Recorded data below:
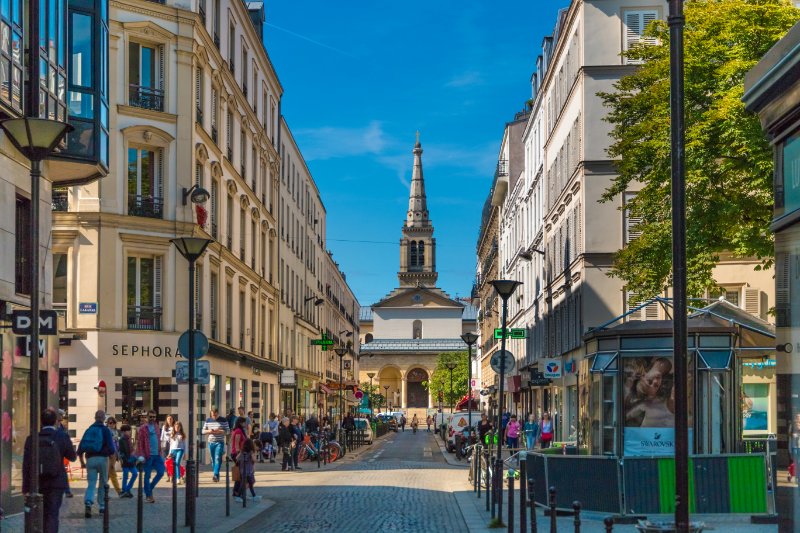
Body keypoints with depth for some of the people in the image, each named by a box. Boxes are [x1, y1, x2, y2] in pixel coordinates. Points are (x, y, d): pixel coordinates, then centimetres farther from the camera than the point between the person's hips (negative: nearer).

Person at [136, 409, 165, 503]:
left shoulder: (156, 427, 15)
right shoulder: (143, 428, -4)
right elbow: (139, 443, -8)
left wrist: (160, 453, 13)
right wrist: (141, 456, -14)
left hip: (157, 455, 6)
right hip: (148, 456, -6)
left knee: (161, 472, 2)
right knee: (147, 475, 0)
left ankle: (150, 488, 21)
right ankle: (148, 495, 7)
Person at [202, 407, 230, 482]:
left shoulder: (223, 420, 1)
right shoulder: (208, 420, 10)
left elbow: (228, 431, -1)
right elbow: (203, 431, 12)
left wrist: (219, 431, -17)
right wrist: (209, 431, -9)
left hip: (220, 442, -4)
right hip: (211, 442, 4)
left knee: (218, 458, -17)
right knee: (213, 460, 6)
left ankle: (216, 475, -26)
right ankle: (216, 476, 15)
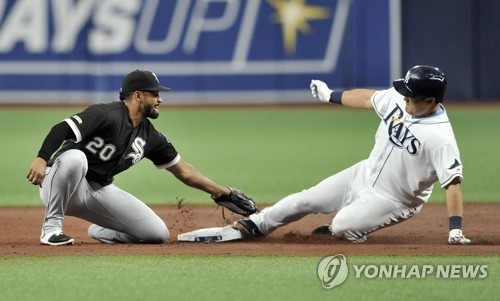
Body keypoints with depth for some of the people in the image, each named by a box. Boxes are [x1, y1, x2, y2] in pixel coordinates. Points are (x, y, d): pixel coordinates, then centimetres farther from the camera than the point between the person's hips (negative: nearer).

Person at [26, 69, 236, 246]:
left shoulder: (151, 138, 6)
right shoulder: (106, 115, -19)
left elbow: (184, 171, 15)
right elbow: (62, 129, -30)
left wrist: (221, 191, 13)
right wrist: (41, 159, -45)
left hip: (100, 191, 7)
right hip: (60, 187, -7)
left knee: (158, 234, -7)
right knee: (74, 157, -43)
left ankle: (100, 231, 19)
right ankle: (51, 226, -26)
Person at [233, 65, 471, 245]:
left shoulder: (441, 138, -31)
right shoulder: (397, 99, -10)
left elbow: (453, 182, -32)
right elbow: (367, 98, 8)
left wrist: (456, 230, -39)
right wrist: (330, 96, 22)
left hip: (393, 199, -7)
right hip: (364, 174, 7)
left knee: (342, 227, -23)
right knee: (306, 200, 9)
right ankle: (257, 225, 27)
End of Recorded data.
Your objective:
Please find every line in the rows above that contains the word "wrist", matching case exactly, and copy each of those lines.

Response:
left wrist: (160, 453, 13)
right wrist: (141, 456, -14)
left wrist: (219, 431, -17)
right wrist: (209, 431, -9)
left wrist: (221, 191, 13)
right wrist: (41, 159, -45)
left wrist: (456, 230, -39)
right wrist: (330, 96, 22)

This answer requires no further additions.